The landlady’s brow rose with that curious look people get when they smell money. “The best?”
I nodded. “The very best.”
Two hours later, Nina and I were lounging on the rooftop deck, bellies full of pasta and wine just as the sun was finishing its sojourn below the horizon. Nina’s long legs were splayed out in front of her while she stared up at the sky, looking for stars. I hated to tell her that we probably wouldn’t see any more here than we would in New York. But I supposed she could always hope.
“Ten years,” she groaned sleepily. “It has been more than ten years since I had a meal that good.” She stretched both arms overhead, then forced herself to sit back up. “Thank you for finding this place.
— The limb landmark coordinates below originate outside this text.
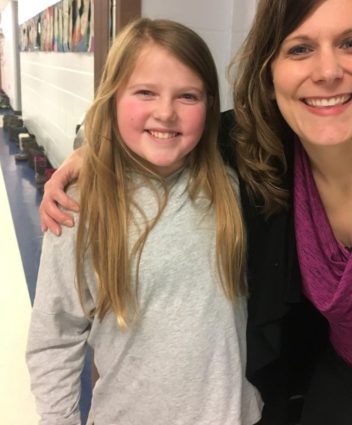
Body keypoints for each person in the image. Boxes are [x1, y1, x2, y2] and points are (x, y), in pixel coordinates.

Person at [39, 0, 352, 424]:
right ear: (270, 72)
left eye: (351, 42)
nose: (327, 71)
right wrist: (94, 155)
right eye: (300, 49)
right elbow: (170, 136)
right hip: (339, 387)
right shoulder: (262, 155)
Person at [26, 17, 263, 425]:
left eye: (187, 96)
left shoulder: (235, 182)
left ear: (209, 104)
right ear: (113, 97)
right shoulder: (79, 207)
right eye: (145, 93)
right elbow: (55, 339)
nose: (166, 112)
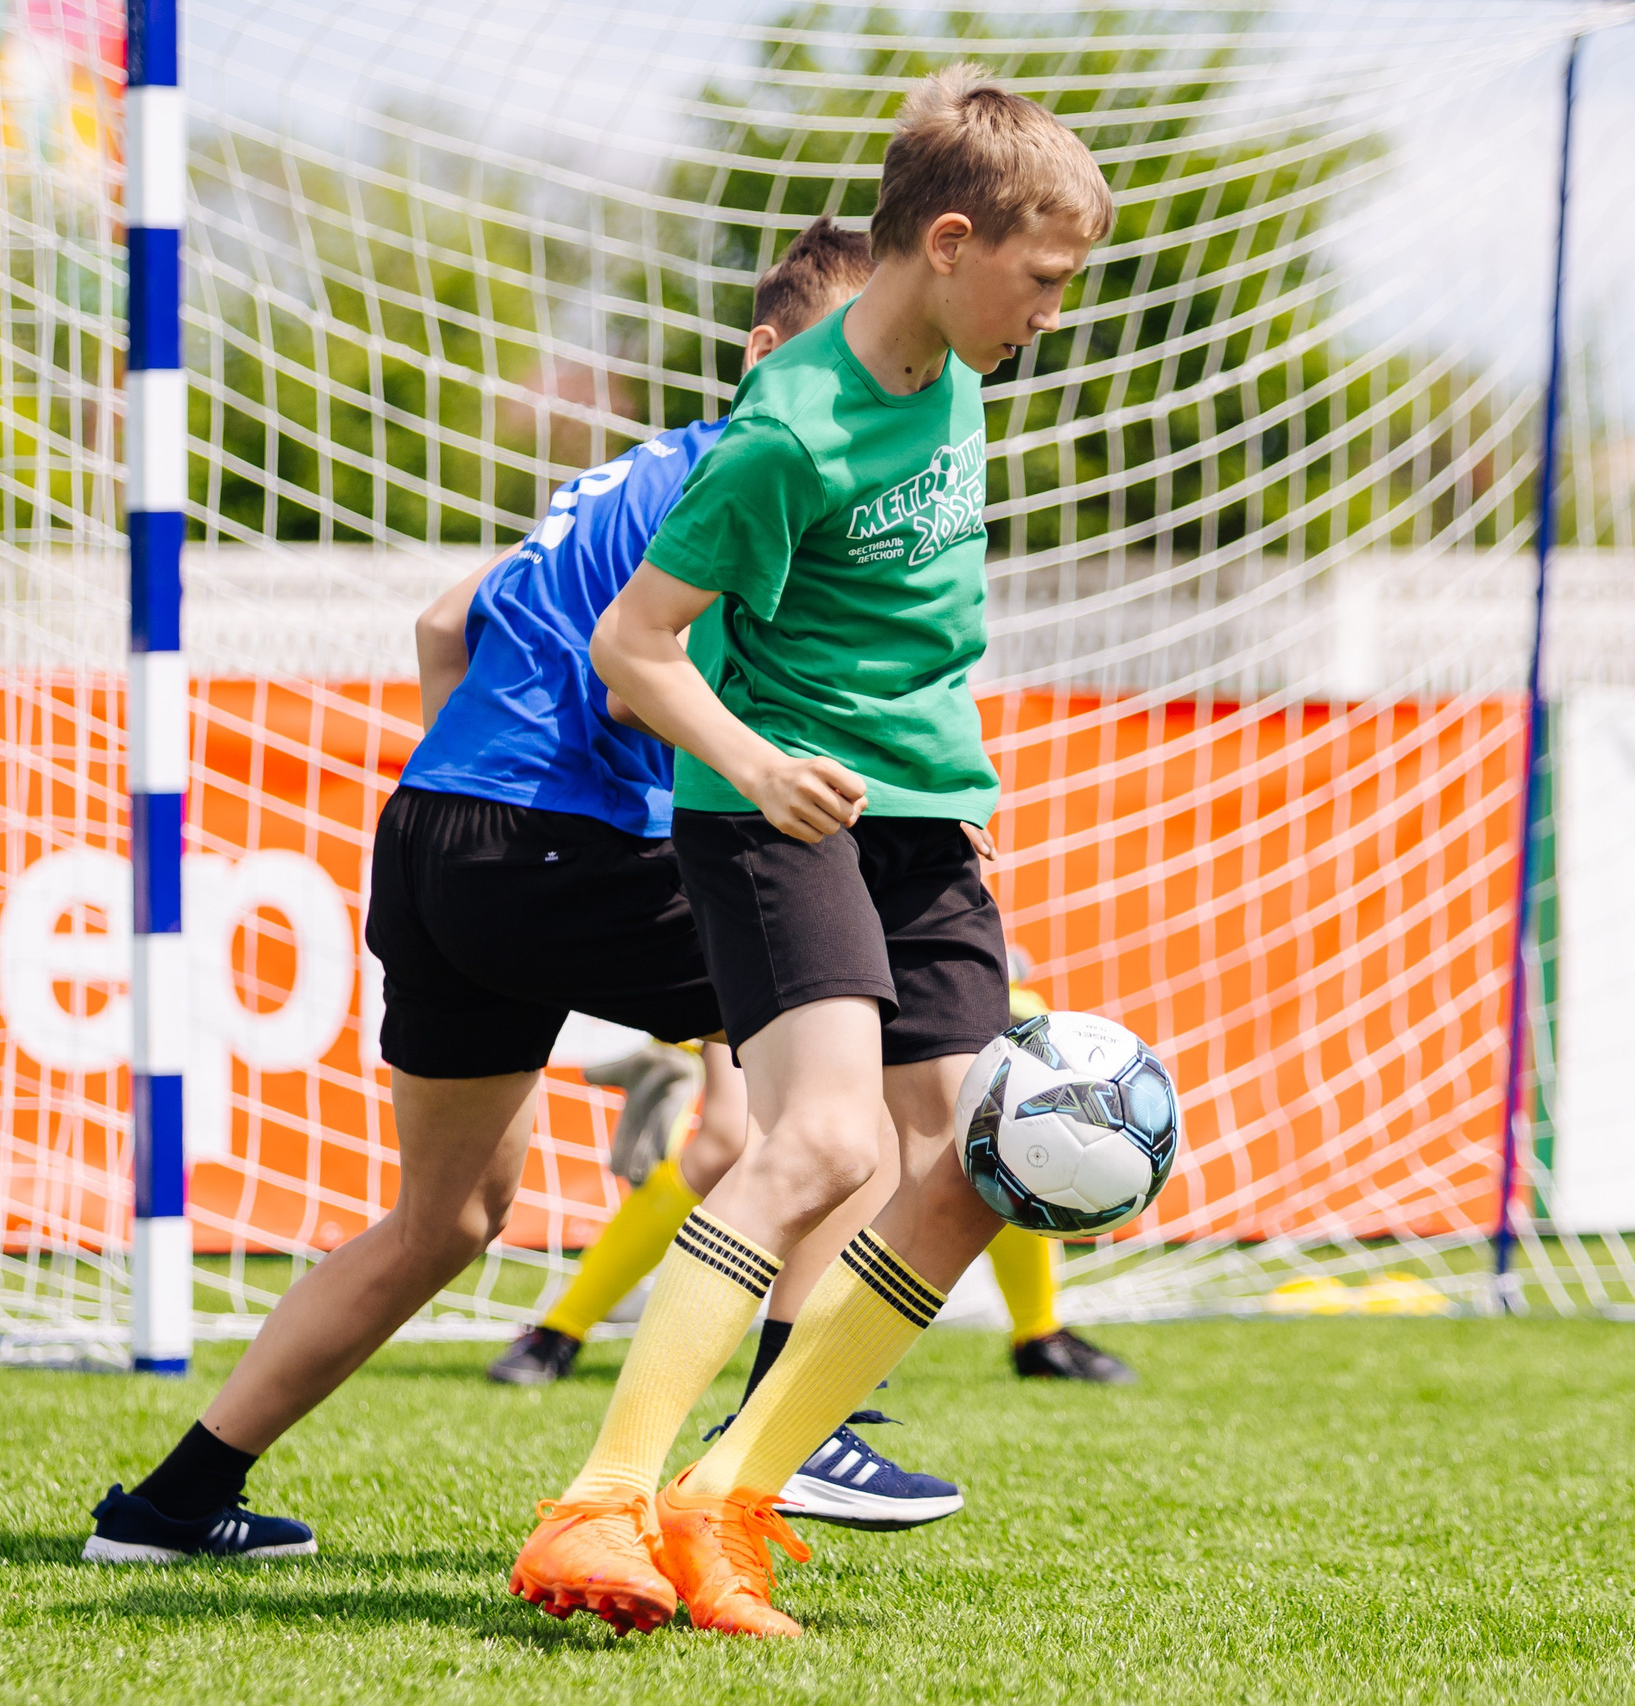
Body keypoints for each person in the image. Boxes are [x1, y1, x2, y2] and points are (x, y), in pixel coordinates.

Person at [80, 218, 957, 1566]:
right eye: (858, 348)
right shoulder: (761, 470)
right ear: (768, 353)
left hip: (436, 830)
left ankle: (171, 1504)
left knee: (450, 1222)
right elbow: (627, 679)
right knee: (863, 1042)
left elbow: (446, 620)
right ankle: (805, 1418)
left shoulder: (632, 471)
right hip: (555, 840)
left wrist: (480, 798)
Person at [508, 66, 1113, 1638]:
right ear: (956, 244)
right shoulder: (785, 432)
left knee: (991, 1161)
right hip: (777, 819)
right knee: (827, 1147)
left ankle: (732, 1498)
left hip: (928, 829)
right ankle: (603, 1498)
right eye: (1043, 279)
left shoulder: (962, 364)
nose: (1056, 311)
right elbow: (634, 645)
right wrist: (763, 765)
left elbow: (941, 155)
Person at [491, 966, 1137, 1393]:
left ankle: (1038, 1335)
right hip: (793, 957)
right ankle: (560, 1330)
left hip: (903, 952)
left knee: (994, 1125)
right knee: (725, 1146)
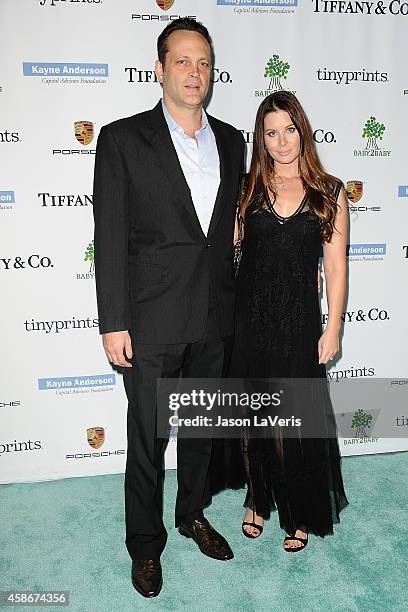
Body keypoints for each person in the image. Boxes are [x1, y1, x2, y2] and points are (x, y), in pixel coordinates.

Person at [92, 18, 245, 597]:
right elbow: (109, 237)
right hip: (151, 321)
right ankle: (144, 545)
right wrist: (114, 321)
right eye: (182, 61)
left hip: (213, 316)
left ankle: (192, 515)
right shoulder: (122, 139)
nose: (194, 72)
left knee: (201, 434)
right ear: (159, 70)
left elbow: (224, 228)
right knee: (148, 442)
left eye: (203, 62)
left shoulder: (232, 140)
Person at [231, 91, 349, 551]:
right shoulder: (247, 188)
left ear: (303, 129)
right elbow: (226, 251)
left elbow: (335, 267)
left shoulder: (329, 191)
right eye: (271, 132)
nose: (282, 142)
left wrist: (333, 326)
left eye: (289, 129)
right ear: (261, 139)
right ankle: (258, 497)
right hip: (249, 321)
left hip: (299, 322)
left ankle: (298, 506)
It really is so much better than overpriced room service.”
“Anything for you, doll,” I said just as lazily as I swirled the last of the white Montepulciano around in my glass.
I’d gotten over my jet lag yesterday, but right now, under the haze of wine and food, I was feeling it a little more. I wanted to collapse into a bed. Preferably with Nina. But since there was no way she would let me, I was content to not stargaze a little longer.
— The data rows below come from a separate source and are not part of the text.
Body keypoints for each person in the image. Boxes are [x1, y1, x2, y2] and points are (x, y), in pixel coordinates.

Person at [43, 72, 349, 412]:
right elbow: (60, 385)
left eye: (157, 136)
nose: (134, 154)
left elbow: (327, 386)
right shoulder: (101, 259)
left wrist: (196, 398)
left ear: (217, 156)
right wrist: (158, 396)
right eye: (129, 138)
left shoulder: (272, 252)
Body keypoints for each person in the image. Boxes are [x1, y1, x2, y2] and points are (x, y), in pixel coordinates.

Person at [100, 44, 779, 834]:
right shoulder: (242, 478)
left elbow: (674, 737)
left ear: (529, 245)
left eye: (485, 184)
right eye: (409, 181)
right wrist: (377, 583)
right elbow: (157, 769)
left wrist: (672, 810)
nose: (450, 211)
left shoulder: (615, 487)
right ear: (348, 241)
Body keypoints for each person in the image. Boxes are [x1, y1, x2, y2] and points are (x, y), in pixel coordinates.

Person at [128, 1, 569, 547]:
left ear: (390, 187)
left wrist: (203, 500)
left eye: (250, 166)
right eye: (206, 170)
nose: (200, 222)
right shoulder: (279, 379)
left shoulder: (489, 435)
I tossed back the rest of the wine, allowed it to sit on my tongue for a moment. Then, without thinking, I pulled a pack of cigarettes and a lighter out of my jacket pocket and flipped one into my mouth.
“What is that?”
I froze at the sudden sharpness in Nina’s voice. “What’s what?”
“That.” She pointed a slender finger at my mouth.
I took the cigarette out and looked at it as if I hadn’t realized it was there. “Oh. This.”
Nina was sitting up straight now. “When did you start smoking? I’ve never seen you do that before.”
For a second, I wanted to retort that there were a lot of things she’d never seen me do. Things she’d never let me do because we were too busy sniping at each other or trying to keep me a dirty secret. Things like kiss her or hold her hand in public. Things like sleep with her more than one night in a row or keep her from running the fuck away when I pissed her off.
But instead, I looked down at the cigarette. “I…I guess I hadn’t for a long time when we met. Not since I was on tour.”
“You smoked in Iraq?”
And just like that, the rest of the evening’s levity disappeared, replaced by the black cloud of anyone mentioning that hellhole.
I put the cigarette back between my lips and lit it, then took a deep pull and exhaled away from the table.
“You’d be surprised what men do to cope with being over there,” I said. “A smoke here and there was the lesser of a lot of evils, believe me.”